Natural Mage (Magical Mayhem #2)(82)



“What? And miss the fireworks?” He laughed and turned in his chair. I got the impression he was preparing to surge up and out. The people around him pushed their chairs back a little, too, also in anticipation.

“You don’t know what you’re messing with,” I said through clenched teeth.

“They don’t scare us, love,” Steve insisted. “Just lead the charge. We’re right behind you.”

“I meant, you don’t know what is going to come at you, probably accidentally. I have no idea what I’m doing!”

Steve looked at me in confusion, but it was too late to explain.

A man with wire-rimmed glasses and a comb-over popped out of the corner booth. Glasses. A gush of magic ballooned up in front of him, intending to melt the face off someone. The weave was loose but orderly, and he’d called it up quickly. And it was directed at Reagan.

Magic twisted through my fingers without my prompting it. As I rocketed off a spell, I saw streams of magic rushing at Emery. We’d all joined the fight.

Reagan stood gracefully from her stool and reached for her sword, but something held her back. She probably felt my spell. “Wearing glasses doesn’t make you smart, four eyes,” Reagan said with a laugh, leaning back against the bar to watch.

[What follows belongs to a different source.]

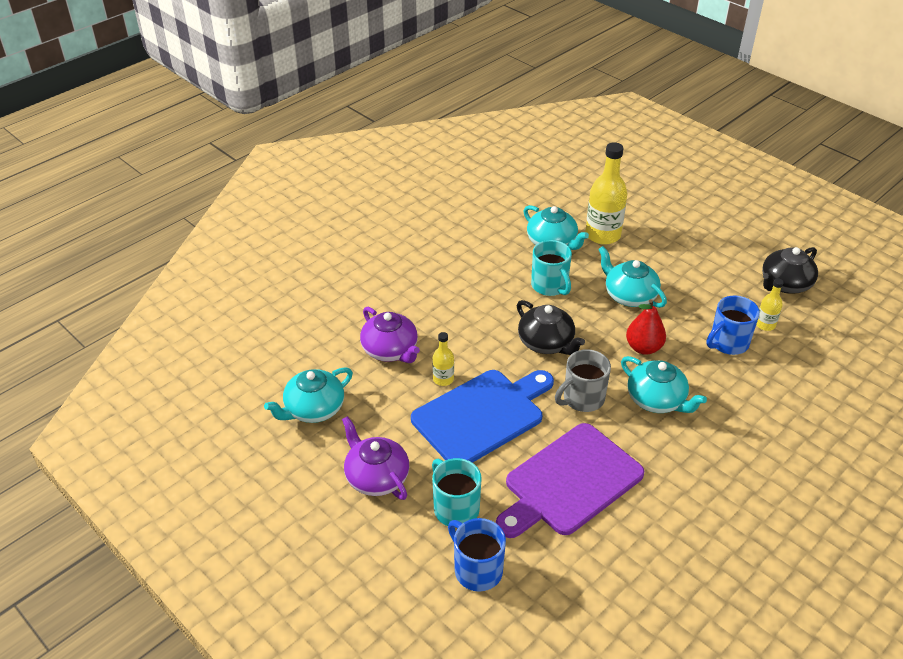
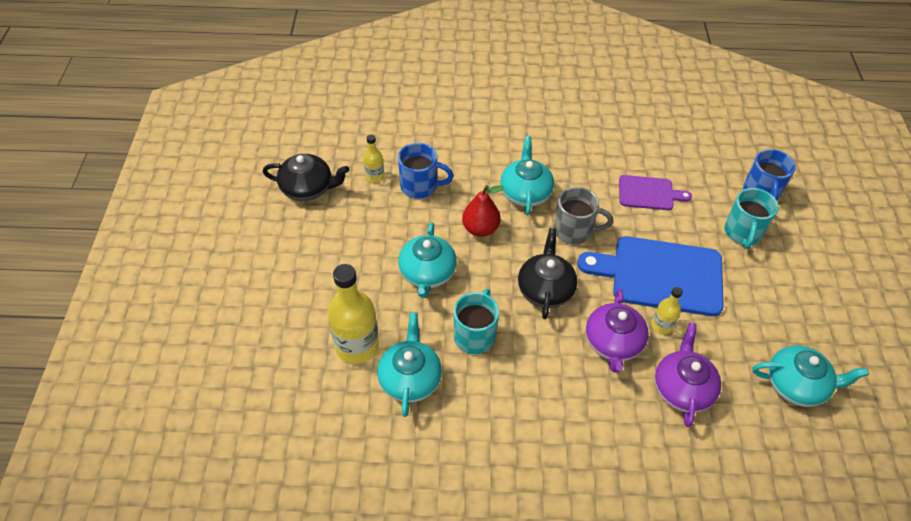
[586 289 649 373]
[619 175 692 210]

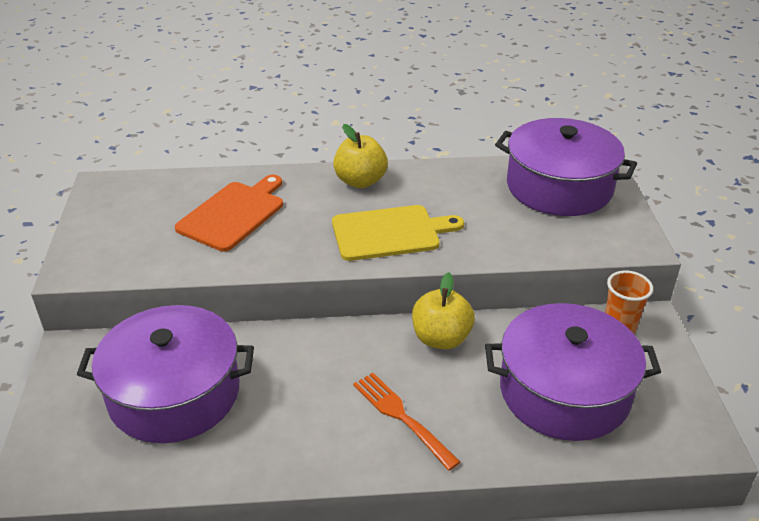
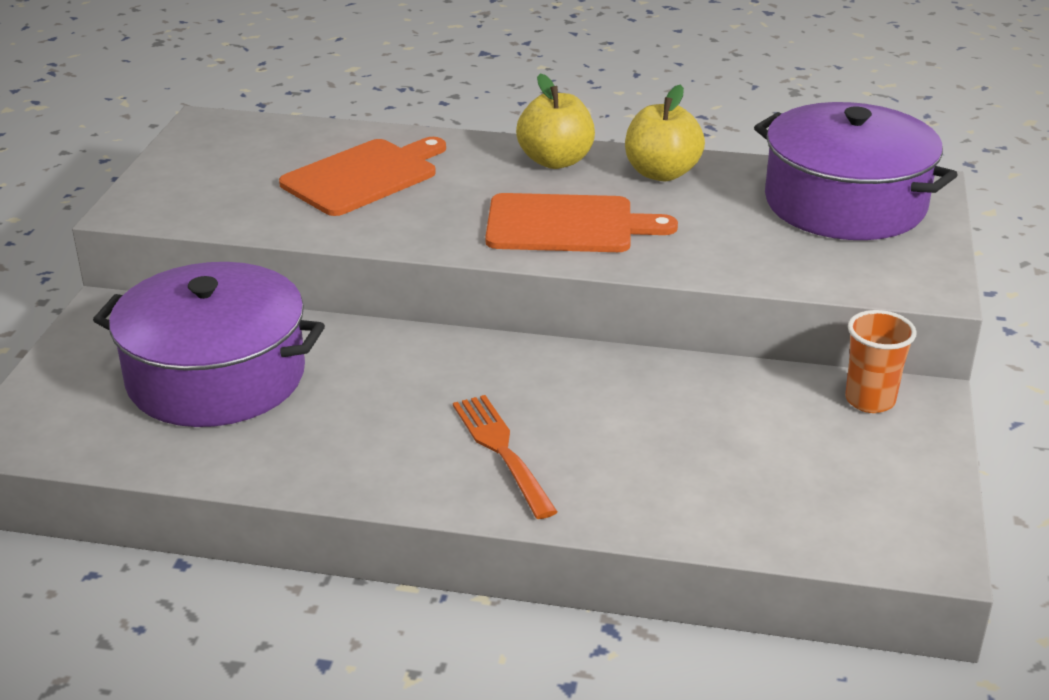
[485 193 678 252]
[625 85 705 181]
[485 303 661 441] (first image)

My spell slammed into his, eating it away while ingesting its power and forcing it to change direction. Changing it so it grew larger but less heinous. Forcing it back on him, and whoever was with him.

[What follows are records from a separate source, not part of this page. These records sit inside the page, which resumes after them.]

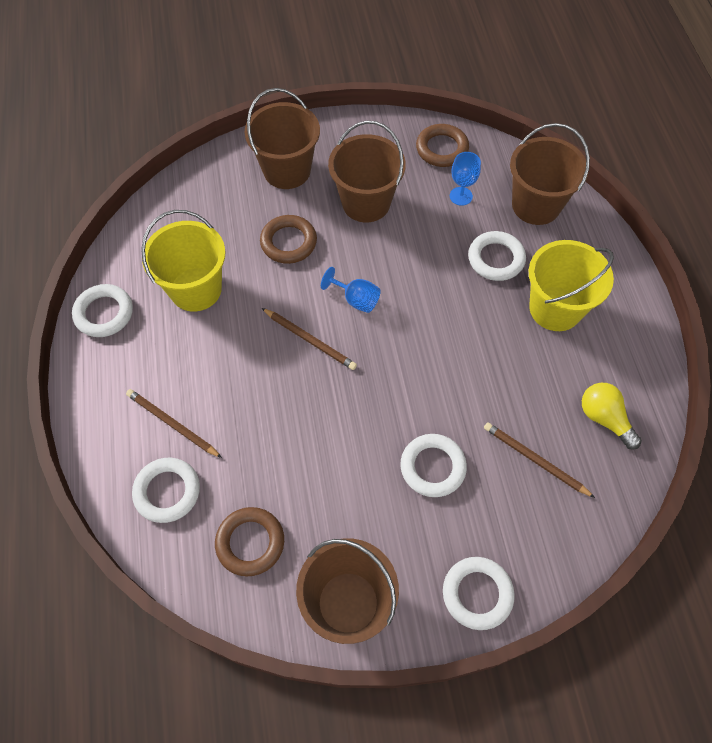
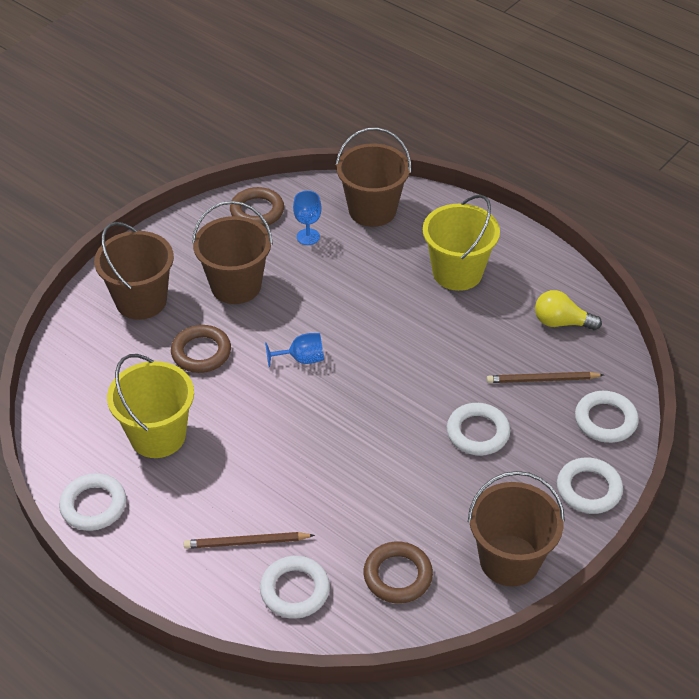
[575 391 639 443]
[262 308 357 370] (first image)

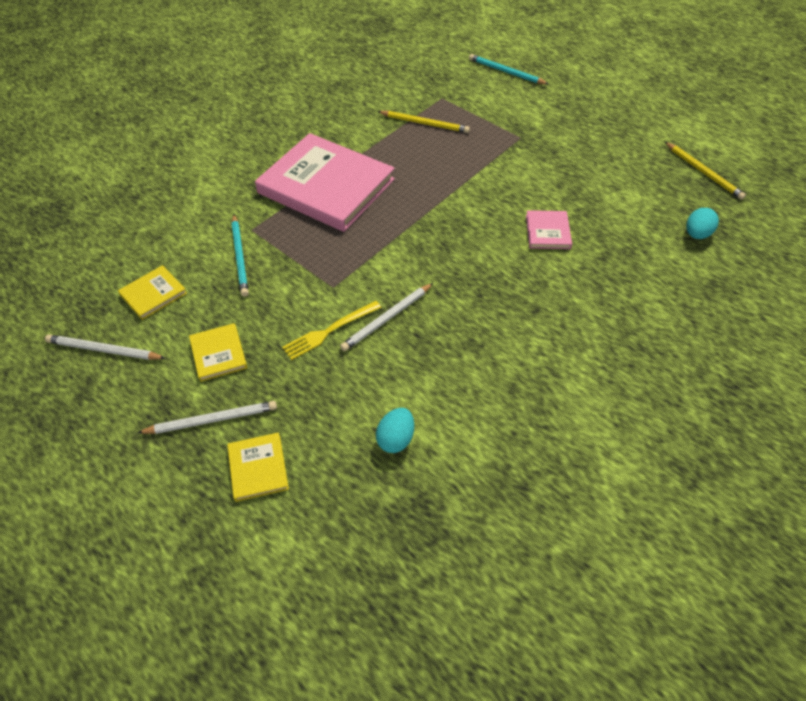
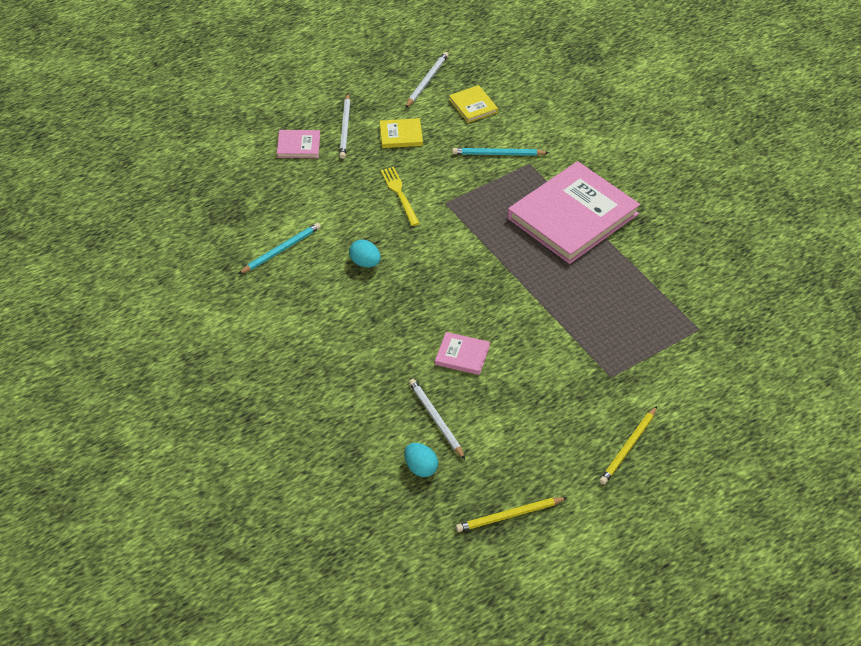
[238 223 321 274]
[599 406 657 485]
[409 379 465 459]
[349 240 381 267]
[277 130 320 158]

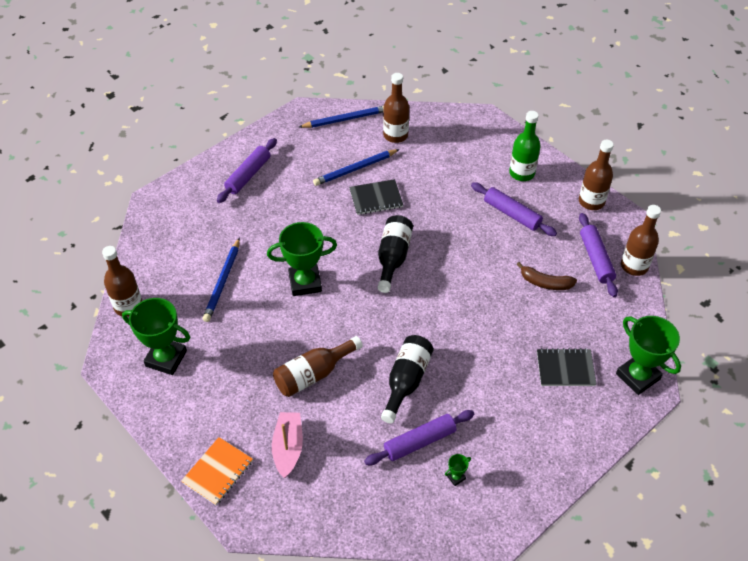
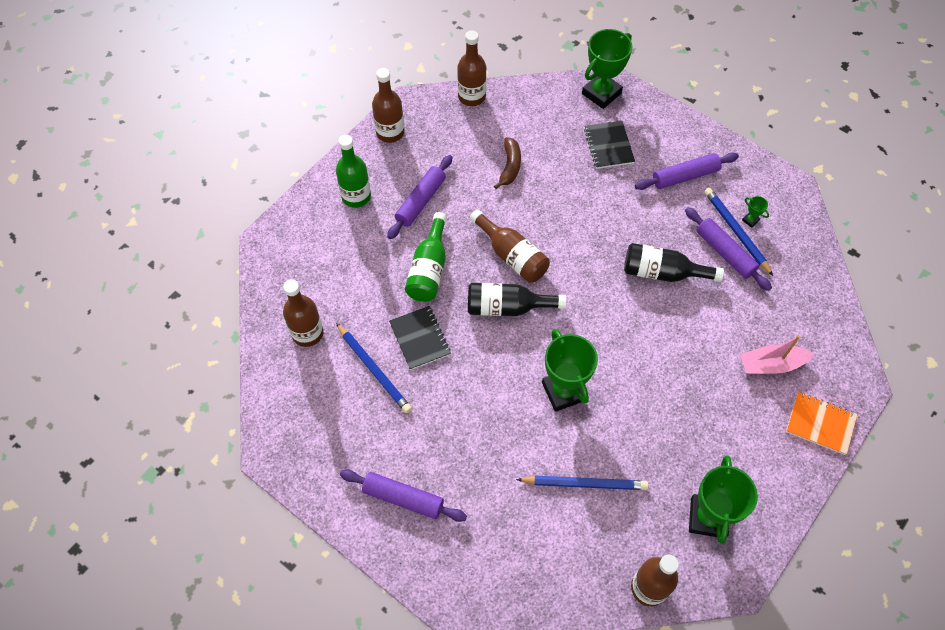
[704 188 773 276]
[635 152 739 190]
[470 209 550 283]
[405 212 447 302]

Emery shot his spell off next, hitting one of the middle-aged guys at the bar who’d looked at me for just a moment when I walked in. He cried out and fell off his stool, landing on his back and shaking.

The guys at the back table grabbed at their pockets, trying to get more ingredients for their spells. Those in the middle booth all shifted, probably arming themselves with ingredients.





35





“Steve!” I pointed at the table.

Steve and his friends were up in a flash as Reagan launched forward, grabbing the woman from the corner booth, who’d (smartly) jumped off her stool and run for the back exit. Screaming from the corner booth drowned out the squawking of frightened tourists.

Steve grabbed the guy across the table with one hand before dragging him over the bar. The mage got off his spell, which threatened to blast Steve’s face with something frozen.

I ran at them while creating a weave, but Emery dodged in front of me, faster and more efficient. He got his spell off, hitting the mage in the dead center of his forehead. A crack said the force had snapped his neck.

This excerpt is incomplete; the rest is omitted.